Dyslipidemia in type 2 diabetes is characterized by high triglyceride or LDL cholesterol levels and low HDL levels (15, 16). Previous reports have shown that both LDL and HDL cholesterol are associated with the risk of developing diabetes (5, 6, 17). Previous studies have reported that lipid ratios are more sensitive than individual lipid indices (e.g., HDL cholesterol, LDL cholesterol, and triglycerides) for the diagnosis and prevention of coronary atherosclerotic disease in patients with type 2 diabetes (15, 18). Moreover, other studies have shown that the LDL/HDL ratio is a valid predictor of insulin resistance in healthy adults (19) and that this parameter is associated with incident diabetes in patients with hypertension (20). It has also been shown that the incidence of diabetes increases as the LDL/HDL ratio increases (7). However, these studies have some limitations; they are cross-sectional studies (19, 20) or have follow-up periods of only a few years (7). Moreover, the use of anti-dyslipidemic drugs, including statins, which could affect the incidence of diabetes (21, 22), was not considered in a previous study (7). Furthermore, the cut-off levels for LDL cholesterol, HDL cholesterol, and LDL/HDL ratio that are most associated with incident diabetes have not been determined.

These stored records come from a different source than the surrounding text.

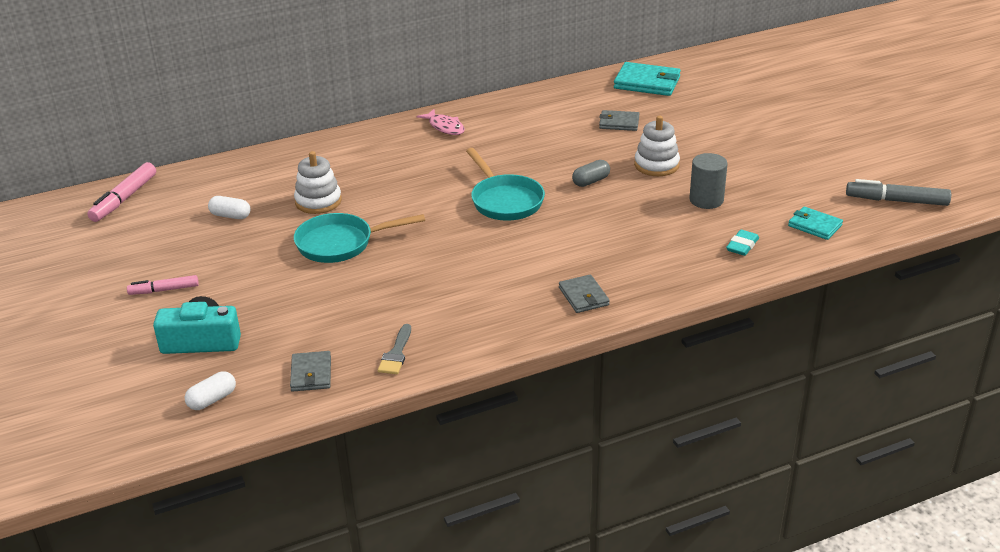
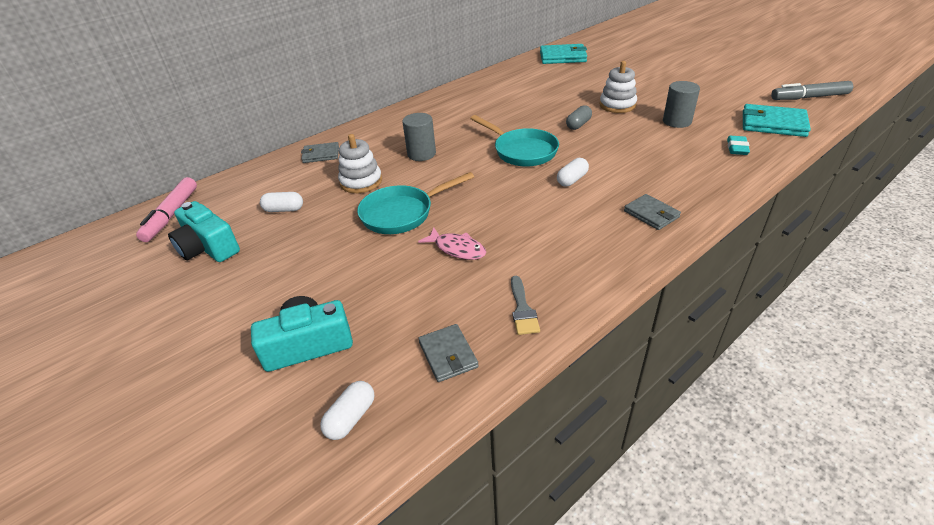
camera: 15 degrees left, 5 degrees up
pink marker [127,275,199,295] -> none
pink fish [417,109,465,135] -> pink fish moved to [418,228,486,260]
grey wallet [599,110,640,131] -> grey wallet moved to [301,142,339,163]
turquoise wallet [788,206,843,240] -> turquoise wallet [743,104,811,137], size x1.63
none -> turquoise camera [168,201,240,262]
none -> grey cylinder [402,113,436,161]
none -> white capsule [557,158,589,187]

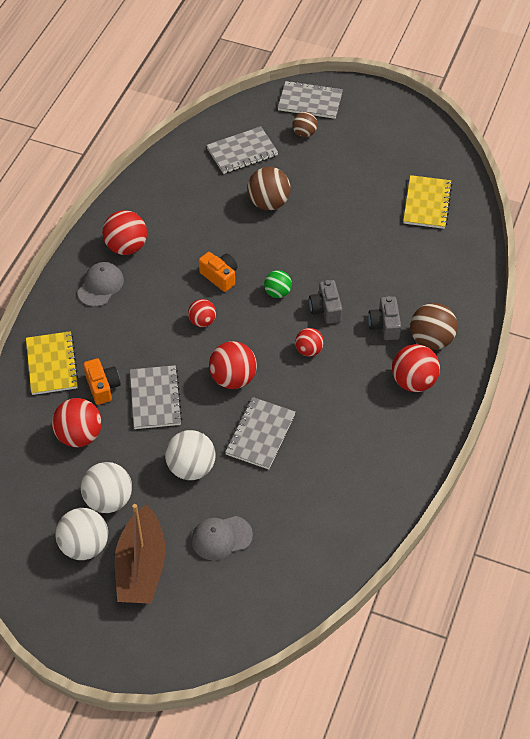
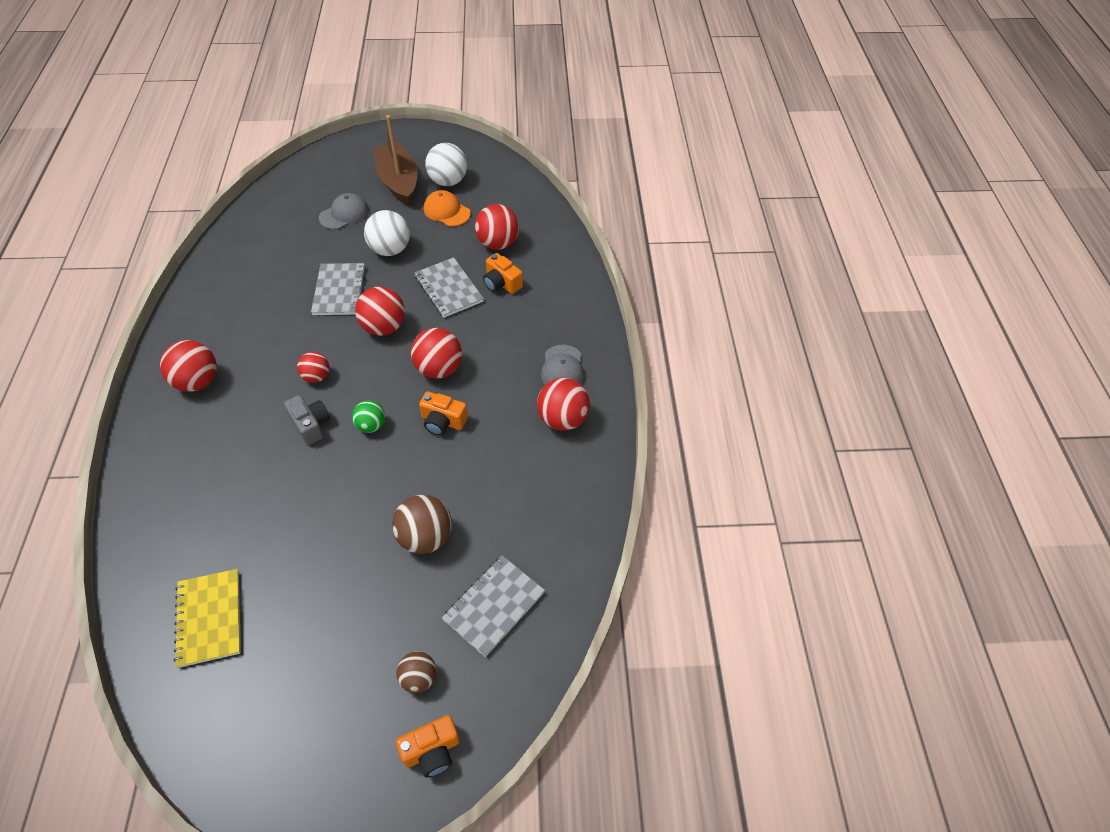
camera: 155 degrees right, 0 degrees up
yellow notebook [26,331,79,395] -> none
white ball [81,462,132,513] -> orange cap [424,190,471,226]
red ball [188,299,216,327] -> red ball [411,328,462,379], size x1.64
grey notebook [278,81,343,119] -> orange camera [396,715,460,777]
grey camera [368,296,401,340] -> none
brown ball [410,303,457,350] -> none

It has been reported that an LDL/HDL ratio of <2 inhibits plaque growth and regression due to atherosclerosis (23). Another study has shown that an LDL/HDL ratio of <2.5 is useful for screening atherosclerosis (24). These cut-off values are consistent with our results. We assessed the optimal cut-off values of LDL cholesterol, HDL cholesterol, and LDL/HDL ratio for incident type 2 diabetes in patients with BMI <25 kg/m2, and in patients with BMI ≥25 kg/m2, which is the definition of obesity in Japan, because it has been reported that obesity could modulate the relationship between dyslipidemia and diabetes due to insulin resistance and relative insulin deficiency, and the risk factors of incident diabetes vary with BMI in the Japanese population (25). The AUC and optimal cut-off values in this study were similar for both obese and non-obese patients.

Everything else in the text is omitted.